=== REQUIREMENT A ===
Write out the stretch of the comic strip blog posts from "However, I've written" through "long run. :0)".
=== REQUIREMENT B ===
Summarize the comic strip blog posts in two sentences.
=== REQUIREMENT C ===
Carry on the comic strip blog posts from the point where they stop.

=== READING TEXT ===
_ _ _
I'm looking forward to it, but meanwhile, as the book comes together, I now have a timeline where each strip must fit into.

However, I've written several books now, and many cartoons, both with Knight and Day as well as The Inquiring Minds, of which Iris Knight is a part of.  So NOW I have to worry about what I write in a different way... the strips have to fit the continuity already established in my first books and comic books!

I think it's time I took the time to make a time line... which may save some time in the long run. :0)

All the best,    JOHN :0)

Wednesday, April 20, 2011

Cats and Continuity (updated)

So my last two posts have dealt with the newest addition to my home, and how I deal with such matters in my comic strip.  I'm talking, of course, about Snowie the cat, who has complicated my life tremendously, and yet has given me loads of comic strip material by joining the cast of Knight and Day.

I also mentioned how fortuitous her arrival was, since I was actually in the early planning stages of introducing the idea of Iris wanting a cat.  Of course, once I started asking for advice on facebook, everyone wanted Snowie in the strip, and so she was, the very next day.  The only problem with that was, with people enjoying the strips, I felt obligated to do more.  However, a cat like Snowie can't just magically appear in a comic strip.  Besides, she deserves an introduction, and her own little storyline, doesn't she?

And so I find myself going back and forth between brand new strips featuring Snowie and brand new strips introducing the idea of Snowie, and then Snowie herself.  Not to mention the backlog of other strips written and waiting to be drawn!  So please bear with me.  I'll post Snowie strips at the website, and on facebook, and post some pre Snowie strips here.  Soon, I hope, I will have filled in the gaps, and will either post the storyline on a special webpage, or save it for the next comic strip collection.

Hopefully for you, the reader, each strip stands alone, and yet fits into the overall continuity.  Kind of like reading someone's journal by flipping back and forth through the pages looking for juicy stuff. :0)

All the best,    JOHN :0)

Wednesday, April 06, 2011

Art Preceding Life, and Vice Versa!

[updated:  all strips added]

I posted last about Snowie, the latest addition to the Knight and Day comic strip.  When she arrived at my doorstep, I asked for advice from my facebook friends, and immediately got requests for her to join the strip.  Who am I to argue, I thought, and Snowie joined the cast.

Now, at this moment in time I happen to be extremely busy, what with the taxes, and a new freelance project, so I drew some Snowie toons from life, and what was happening.  Then, recently, I sat down with my project notebook to see my To Do list.  Imagine my surprise, then, when I saw that I was kind of heading in this direction on my own. :0)
_ _ _
=== INFORMATION SHOWN ===

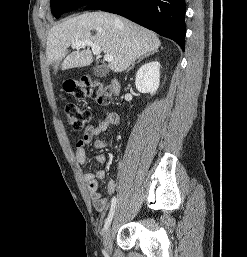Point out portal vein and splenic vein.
I'll return each mask as SVG.
<instances>
[{
	"label": "portal vein and splenic vein",
	"mask_w": 247,
	"mask_h": 257,
	"mask_svg": "<svg viewBox=\"0 0 247 257\" xmlns=\"http://www.w3.org/2000/svg\"><path fill=\"white\" fill-rule=\"evenodd\" d=\"M86 46L92 48L93 54L100 55V53H101L100 47L97 46L96 44H94L92 41H89V40L76 41L71 44V47L76 48V49L84 48ZM104 60L110 62L113 60V57L111 55H105Z\"/></svg>",
	"instance_id": "18ae733b"
}]
</instances>
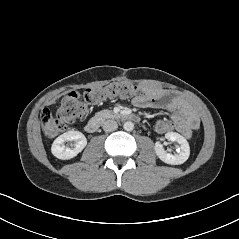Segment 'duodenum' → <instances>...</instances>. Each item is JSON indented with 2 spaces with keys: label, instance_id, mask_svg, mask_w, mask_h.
Listing matches in <instances>:
<instances>
[{
  "label": "duodenum",
  "instance_id": "duodenum-1",
  "mask_svg": "<svg viewBox=\"0 0 239 239\" xmlns=\"http://www.w3.org/2000/svg\"><path fill=\"white\" fill-rule=\"evenodd\" d=\"M119 117L123 120H130V121L139 120V116L134 113H121L119 114ZM101 122H102V117H99V116L93 117L87 122L85 126V130L88 133H94L100 128Z\"/></svg>",
  "mask_w": 239,
  "mask_h": 239
}]
</instances>
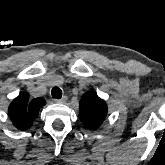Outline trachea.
<instances>
[{
  "label": "trachea",
  "instance_id": "obj_1",
  "mask_svg": "<svg viewBox=\"0 0 165 165\" xmlns=\"http://www.w3.org/2000/svg\"><path fill=\"white\" fill-rule=\"evenodd\" d=\"M51 94H52V97H53V98H61V96H62V91H61L60 88L54 87V88L51 90Z\"/></svg>",
  "mask_w": 165,
  "mask_h": 165
}]
</instances>
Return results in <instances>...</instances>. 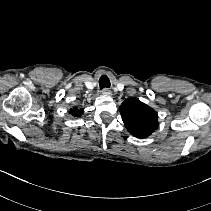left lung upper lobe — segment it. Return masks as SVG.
<instances>
[{
  "mask_svg": "<svg viewBox=\"0 0 211 211\" xmlns=\"http://www.w3.org/2000/svg\"><path fill=\"white\" fill-rule=\"evenodd\" d=\"M127 130L137 138L150 136L158 127L157 112L138 99L128 98L119 107Z\"/></svg>",
  "mask_w": 211,
  "mask_h": 211,
  "instance_id": "obj_1",
  "label": "left lung upper lobe"
}]
</instances>
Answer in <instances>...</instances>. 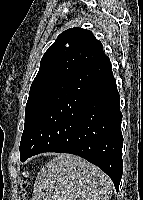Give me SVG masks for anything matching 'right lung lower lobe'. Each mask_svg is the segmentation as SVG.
Returning a JSON list of instances; mask_svg holds the SVG:
<instances>
[{"instance_id":"right-lung-lower-lobe-1","label":"right lung lower lobe","mask_w":143,"mask_h":200,"mask_svg":"<svg viewBox=\"0 0 143 200\" xmlns=\"http://www.w3.org/2000/svg\"><path fill=\"white\" fill-rule=\"evenodd\" d=\"M120 96L106 56L74 72L47 97L20 144V160L71 153L102 169L116 190L122 177Z\"/></svg>"}]
</instances>
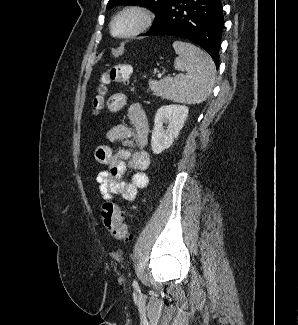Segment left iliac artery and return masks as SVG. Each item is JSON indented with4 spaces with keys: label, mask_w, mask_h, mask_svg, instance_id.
I'll use <instances>...</instances> for the list:
<instances>
[{
    "label": "left iliac artery",
    "mask_w": 298,
    "mask_h": 325,
    "mask_svg": "<svg viewBox=\"0 0 298 325\" xmlns=\"http://www.w3.org/2000/svg\"><path fill=\"white\" fill-rule=\"evenodd\" d=\"M133 286H134V287H137V286H138L137 281H135V280L133 281Z\"/></svg>",
    "instance_id": "left-iliac-artery-1"
}]
</instances>
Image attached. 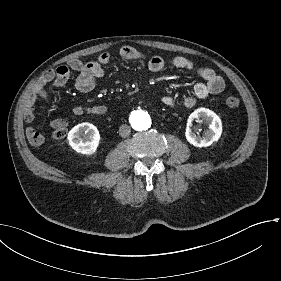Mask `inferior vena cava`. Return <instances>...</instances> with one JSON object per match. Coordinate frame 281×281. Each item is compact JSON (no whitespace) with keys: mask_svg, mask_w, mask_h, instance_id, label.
<instances>
[{"mask_svg":"<svg viewBox=\"0 0 281 281\" xmlns=\"http://www.w3.org/2000/svg\"><path fill=\"white\" fill-rule=\"evenodd\" d=\"M130 133H131V129H130V127L128 125L123 124V125L120 126V128H119V135L121 137L126 138V137H128L130 135Z\"/></svg>","mask_w":281,"mask_h":281,"instance_id":"obj_1","label":"inferior vena cava"}]
</instances>
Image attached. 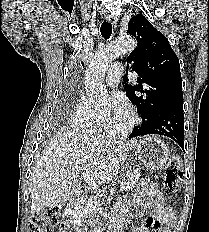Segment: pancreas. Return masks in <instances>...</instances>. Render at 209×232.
Instances as JSON below:
<instances>
[{
  "instance_id": "1",
  "label": "pancreas",
  "mask_w": 209,
  "mask_h": 232,
  "mask_svg": "<svg viewBox=\"0 0 209 232\" xmlns=\"http://www.w3.org/2000/svg\"><path fill=\"white\" fill-rule=\"evenodd\" d=\"M125 177L127 179L126 190H132L138 182V179L140 177V170H130L126 173ZM100 209V204L97 200L89 199L85 201L84 204L76 210V218L78 220H81L87 214L94 215L95 213H98Z\"/></svg>"
}]
</instances>
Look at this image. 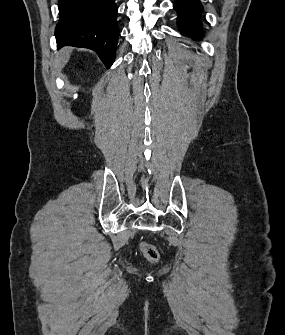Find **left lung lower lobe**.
<instances>
[{"label":"left lung lower lobe","mask_w":285,"mask_h":335,"mask_svg":"<svg viewBox=\"0 0 285 335\" xmlns=\"http://www.w3.org/2000/svg\"><path fill=\"white\" fill-rule=\"evenodd\" d=\"M178 12L177 23L180 31L192 37L202 35L200 14L203 10L200 0H175Z\"/></svg>","instance_id":"0a47b994"}]
</instances>
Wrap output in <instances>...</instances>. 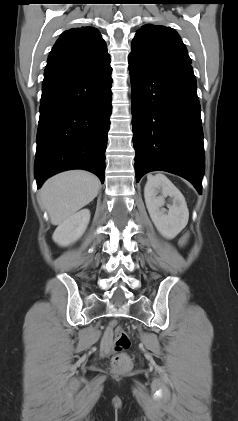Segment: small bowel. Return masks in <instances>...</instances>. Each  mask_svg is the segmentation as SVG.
<instances>
[{"label":"small bowel","instance_id":"small-bowel-1","mask_svg":"<svg viewBox=\"0 0 238 421\" xmlns=\"http://www.w3.org/2000/svg\"><path fill=\"white\" fill-rule=\"evenodd\" d=\"M111 343H112V339H111V337L108 333V330H107V332L105 333V335L102 339V348L105 352H108L110 350Z\"/></svg>","mask_w":238,"mask_h":421}]
</instances>
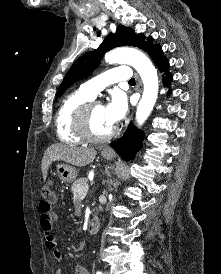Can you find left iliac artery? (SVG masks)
Here are the masks:
<instances>
[{"instance_id": "left-iliac-artery-1", "label": "left iliac artery", "mask_w": 221, "mask_h": 274, "mask_svg": "<svg viewBox=\"0 0 221 274\" xmlns=\"http://www.w3.org/2000/svg\"><path fill=\"white\" fill-rule=\"evenodd\" d=\"M96 274H103L101 271H97V273Z\"/></svg>"}]
</instances>
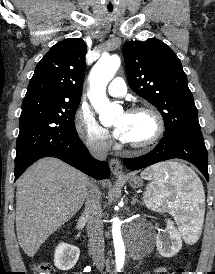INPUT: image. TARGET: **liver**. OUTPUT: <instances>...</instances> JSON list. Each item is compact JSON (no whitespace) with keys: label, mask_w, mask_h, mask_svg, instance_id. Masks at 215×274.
<instances>
[{"label":"liver","mask_w":215,"mask_h":274,"mask_svg":"<svg viewBox=\"0 0 215 274\" xmlns=\"http://www.w3.org/2000/svg\"><path fill=\"white\" fill-rule=\"evenodd\" d=\"M89 185L87 175L56 158L40 159L23 173L16 190V232L27 256L80 210Z\"/></svg>","instance_id":"obj_1"}]
</instances>
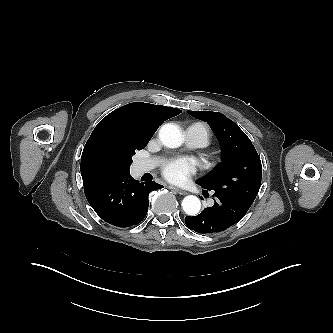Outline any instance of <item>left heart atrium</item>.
Here are the masks:
<instances>
[{
    "mask_svg": "<svg viewBox=\"0 0 333 333\" xmlns=\"http://www.w3.org/2000/svg\"><path fill=\"white\" fill-rule=\"evenodd\" d=\"M194 172V165L189 159H176L163 168L164 177L174 183H184Z\"/></svg>",
    "mask_w": 333,
    "mask_h": 333,
    "instance_id": "39dd6f15",
    "label": "left heart atrium"
}]
</instances>
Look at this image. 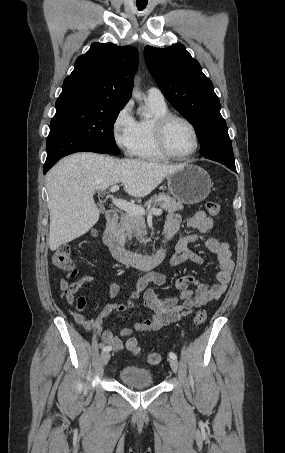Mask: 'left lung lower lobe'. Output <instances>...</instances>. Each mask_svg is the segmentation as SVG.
Listing matches in <instances>:
<instances>
[{"label":"left lung lower lobe","mask_w":285,"mask_h":453,"mask_svg":"<svg viewBox=\"0 0 285 453\" xmlns=\"http://www.w3.org/2000/svg\"><path fill=\"white\" fill-rule=\"evenodd\" d=\"M202 158H207L219 162L228 167L229 169H231L232 171L236 172L234 157H231L227 154L216 152L203 156Z\"/></svg>","instance_id":"left-lung-lower-lobe-1"}]
</instances>
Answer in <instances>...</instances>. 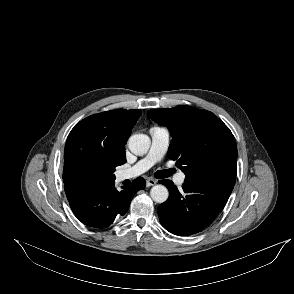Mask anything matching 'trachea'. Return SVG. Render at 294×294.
<instances>
[{"mask_svg": "<svg viewBox=\"0 0 294 294\" xmlns=\"http://www.w3.org/2000/svg\"><path fill=\"white\" fill-rule=\"evenodd\" d=\"M173 172L171 170H161V171H158L156 173V176L158 178H167L169 177Z\"/></svg>", "mask_w": 294, "mask_h": 294, "instance_id": "obj_1", "label": "trachea"}]
</instances>
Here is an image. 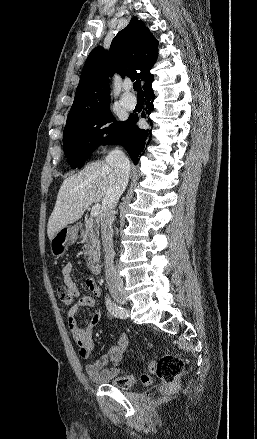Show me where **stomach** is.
Wrapping results in <instances>:
<instances>
[{
	"instance_id": "obj_1",
	"label": "stomach",
	"mask_w": 257,
	"mask_h": 439,
	"mask_svg": "<svg viewBox=\"0 0 257 439\" xmlns=\"http://www.w3.org/2000/svg\"><path fill=\"white\" fill-rule=\"evenodd\" d=\"M78 237L76 226H64L50 240V250L53 256L61 257L64 255L68 246L72 245Z\"/></svg>"
}]
</instances>
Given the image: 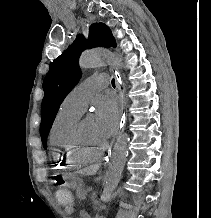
_ _ _
=== FINAL RESULT A ===
However, I've written several books now, and many cartoons, both with Knight and Day as well as The Inquiring Minds, of which Iris Knight is a part of.  So NOW I have to worry about what I write in a different way... the strips have to fit the continuity already established in my first books and comic books!

I think it's time I took the time to make a time line... which may save some time in the long run. :0)

=== FINAL RESULT B ===
Snowie the cat joined the cast of the Knight and Day comic strip after facebook friends asked for her, and her arrival happened to fit plans the writer already had for Iris wanting a cat. Because the strips must fit the continuity of earlier books and comics, the writer is moving between new Snowie strips and strips that introduce her, and intends to make a timeline.

=== FINAL RESULT C ===
Yeah, I know... it's hard to surprise yourself, but hey, I said I've been busy!  And besides, my project notebook is full of scribblings, sketches, and thoughts... many of which may never become cartoons.  Still, it was funny to find a page of notes for Knight and Day, all dealing with Iris wanting a cat, and getting... something different.  Funny, and useful!

This actually solves my problem of continuity, by giving me a transition from pre-Snowie to Snowie.   Eventually there will be another Knight and Day collection which, generally, follows my drawing order, but sometimes involves strips being shifted around for a variety of reasons, mainly that they make better reading in a new order.  Also, truth be told, I sometimes draw strips 'out of order', either because I need to draw a certain strip first so I can establish the scene visually, or just because one strip seems more fun to draw and I don't want to wait.

So, anyway, here are a few of those pre-Snowie strips.  Once we get these told, we can go back to telling Snowie's story.

Cheers,    JOHN :0)

PS By the way, if there is anything you particularly want me to write about, feel free to let me know.  I sometimes wonder if I should do more basic Cartooning posts, or more advanced?  Meanwhile, I'll try to keep a good mix. :0)

Wednesday, March 23, 2011

Art Imitating Life: Snowie

They say that Life imitates Art, but for a cartoonist, Art so often comes from real life. It’s the ‘write what you know’ theory. In this case, a hungry white cat showed up on our doorstep one night and turned our lives upside down. It was immediately expected, by those following the story on facebook, that this blizzard of fur had to appear in Knight and Day.

Oddly enough, I once had a cat very much like Snowie, and it was always my intention to have Snowball appear in my comic strip one day. As nice as that would have been, it just didn’t feel right when Knight and Day rolled around. However, you can see her in a few of my earliest comic strips, in my book Once Upon a Times....

Now, however, I can pay homage to both cats at the same time, and get inspiration from both real life and from happy memories.

A star is born. :0)

JOHN :0)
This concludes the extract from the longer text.